New Aspen Health Strategy Group Report Identifies Strategies for Health Sector to Curb Firearm Injury; NAM President Victor Dzau Participated in Developing Report

The nonpartisan Aspen Health Strategy Group (AHSG), an initiative of the Aspen Institute, released a new report that examines the need to reduce firearm injury and proposes opportunities for health systems to play a role in developing comprehensive solutions. Reducing the Health Harms of Firearm Violence was produced through a year-long, in-depth study and the consensus of 19 senior leaders in the public and private sectors. The report advances “Five Big Ideas” to reduce the health harms associated with firearms:

  • The health sector should lead in efforts to reduce the harms of firearm injury.
  • The right to keep and bear arms should be understood to encompass responsibilities that promote firearm safety.
  • Firearms should be less readily available to people at risk of self-harm or harming others.
  • Models that reduce levels of community violence should be supported and expanded.
  • The nation should close the information gaps that impede our ability to reduce firearm injury.

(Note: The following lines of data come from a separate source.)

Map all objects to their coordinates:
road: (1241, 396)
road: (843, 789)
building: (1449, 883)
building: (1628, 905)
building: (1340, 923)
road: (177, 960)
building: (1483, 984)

President of the National Academy of Medicine (NAM) Victor J. Dzau is a member of the AHSG and participated in the development of the report. The AHSG is co-chaired by former Secretary of Health and Human Services Kathleen Sebelius and former U.S. Senator William Frist. Among the AHSG members who participated in the report are NAM members Richard Besser (Robert Wood Johnson Foundation), Harvey Fineberg (Gordon and Betty Moore Foundation; former NAM president), Helene Gayle (Spelman College), David J. Skorton (Association of American Medical Colleges), and Antonia Villarruel (University of Pennsylvania School of Nursing).